Редко бывает минута, когда, если я остановлюсь послушать, я не могу услышать с того или иного направления причудливый, простой, гнусавый, деревенский, но для меня всегда приятный голос канадских поползней. Через частые промежутки времени один или двое подходят достаточно близко, чтобы я видел их, ползающих по деревьям, тела согнуты, головы вниз, всегда в поисках кусочка, но поддерживая, каждый, свою долю всеобщего хора. Насколько я могу судить, все вечнозеленые леса этой Северной страны сейчас живы этими милыми существами; ибо они действительно милые. На самом деле, есть немногие лесные птицы, к которым я питаю более доброе чувство. Жаль, что они не проводят лето в наших лесах Массачусетса, хотя, возможно, я бы меньше заботился о них, если бы они делали себя соседскими круглый год, как их родственники, белогрудые.
Щегол пролетает высоко над головой, роняя музыку по пути. Он один из высотных летунов. Где бы вы ни оказались, на вершине горы Вашингтон или где еще, вы довольно часто будете слышать его сладкий голос, когда он блуждает под небом, ныряя и поднимаясь, ныряя и поднимаясь, голос и крыло идут в ногу вместе.
Здесь и там одна или две желтушки (Philodice) взлетают, когда я беспокою их. Они были необычайно обильны в последнее время. Две недели назад мы ехали почти все утро сквозь облака их, пучки из двадцати или более постоянно поднимались с влажных мест земли у дороги; и на лугу, весь усыпанный фиолетовыми астрами, они были такими густыми, что почти скрывали цветы. Мерцая в солнечном свете, они выглядели в тысячу раз больше похожими на звезды, чем сами астры. Даже энтомологи долины, в чьей компании я ехал, никогда не видели подобного. Здесь, на этой затененной дороге, такие любители солнца, естественно, менее многочисленны. По правде говоря, удивительно, что они вообще здесь. И все же удивление не так уж велико; они блуждают по своей воле и воле ветра. Только на прошлой неделе, мне сказали, посреди метели, один нашел укрытие в «Саммит Хаус» на горе Вашингтон. В конце концов, бабочка — не совсем дура; она знает достаточно, чтобы зайти в дом, когда идет снег.
Теперь я натыкаюсь на несколько пуночек, прыгающих в тишине по веткам кучи хвороста, нервно щелкая хвостами, как будто гордясь тем, что показывают белое перо; и вскоре за ними — две или три белошейные овсянки. Они тоже молчат.
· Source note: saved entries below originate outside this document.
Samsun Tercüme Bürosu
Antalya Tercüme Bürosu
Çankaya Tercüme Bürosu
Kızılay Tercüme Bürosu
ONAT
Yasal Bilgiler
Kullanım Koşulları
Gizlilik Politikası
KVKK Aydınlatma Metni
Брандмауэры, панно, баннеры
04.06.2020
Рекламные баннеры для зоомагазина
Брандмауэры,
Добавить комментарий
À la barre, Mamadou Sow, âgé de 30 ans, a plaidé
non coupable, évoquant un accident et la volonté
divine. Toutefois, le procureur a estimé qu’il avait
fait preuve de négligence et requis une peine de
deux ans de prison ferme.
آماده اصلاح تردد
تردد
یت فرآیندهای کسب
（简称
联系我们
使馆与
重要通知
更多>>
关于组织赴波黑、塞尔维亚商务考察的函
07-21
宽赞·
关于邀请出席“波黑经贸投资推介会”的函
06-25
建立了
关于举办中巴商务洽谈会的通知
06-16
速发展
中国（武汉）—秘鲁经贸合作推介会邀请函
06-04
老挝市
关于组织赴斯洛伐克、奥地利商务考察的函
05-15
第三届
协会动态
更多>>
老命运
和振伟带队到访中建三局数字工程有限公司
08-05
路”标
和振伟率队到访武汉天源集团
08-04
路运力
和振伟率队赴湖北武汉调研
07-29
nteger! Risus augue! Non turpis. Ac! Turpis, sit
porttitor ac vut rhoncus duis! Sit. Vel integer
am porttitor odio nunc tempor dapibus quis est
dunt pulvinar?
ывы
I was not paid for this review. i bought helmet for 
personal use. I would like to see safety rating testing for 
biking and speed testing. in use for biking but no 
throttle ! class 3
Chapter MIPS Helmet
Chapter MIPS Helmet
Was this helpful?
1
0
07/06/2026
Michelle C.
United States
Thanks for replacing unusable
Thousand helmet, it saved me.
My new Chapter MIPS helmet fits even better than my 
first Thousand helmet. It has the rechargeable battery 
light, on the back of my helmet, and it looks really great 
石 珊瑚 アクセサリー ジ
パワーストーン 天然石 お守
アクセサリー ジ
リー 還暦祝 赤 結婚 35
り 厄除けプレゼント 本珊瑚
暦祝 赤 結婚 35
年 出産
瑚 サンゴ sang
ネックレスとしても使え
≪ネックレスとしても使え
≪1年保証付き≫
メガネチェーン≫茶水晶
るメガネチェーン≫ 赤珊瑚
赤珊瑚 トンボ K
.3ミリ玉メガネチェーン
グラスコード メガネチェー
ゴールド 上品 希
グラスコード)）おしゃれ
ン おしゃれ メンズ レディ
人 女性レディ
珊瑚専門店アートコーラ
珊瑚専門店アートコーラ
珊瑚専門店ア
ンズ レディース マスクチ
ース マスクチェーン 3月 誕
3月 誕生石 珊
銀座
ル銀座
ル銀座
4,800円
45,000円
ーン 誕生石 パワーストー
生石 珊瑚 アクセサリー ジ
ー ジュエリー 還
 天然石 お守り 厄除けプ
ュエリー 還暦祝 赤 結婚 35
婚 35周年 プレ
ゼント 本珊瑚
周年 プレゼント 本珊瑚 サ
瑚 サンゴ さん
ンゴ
Возможно, они замечают, что красная белка поблизости говорит достаточно за них и за себя тоже. Он говорит много вещей, некоторые из которых, я уверен, были бы очень интересны компетентному слушателю. Среди лесных жителей, как и среди церковных, правило гласит: «Кто имеет уши слышать, да слышит». Что касается меня, я могу только оплакивать свою неполноценность. Одинокий виреон щебечет сладко (для него музыка — сама по себе награда), и все время, кто бы еще ни говорил или хранил молчание, хор поползней продолжается. Взяв Новую Англию в целом, мы можем смело сказать, что прямо сейчас сотни тысяч, да, миллионы «анк-анков» возносятся к небесам каждую минуту каждого дня, от восхода до заката.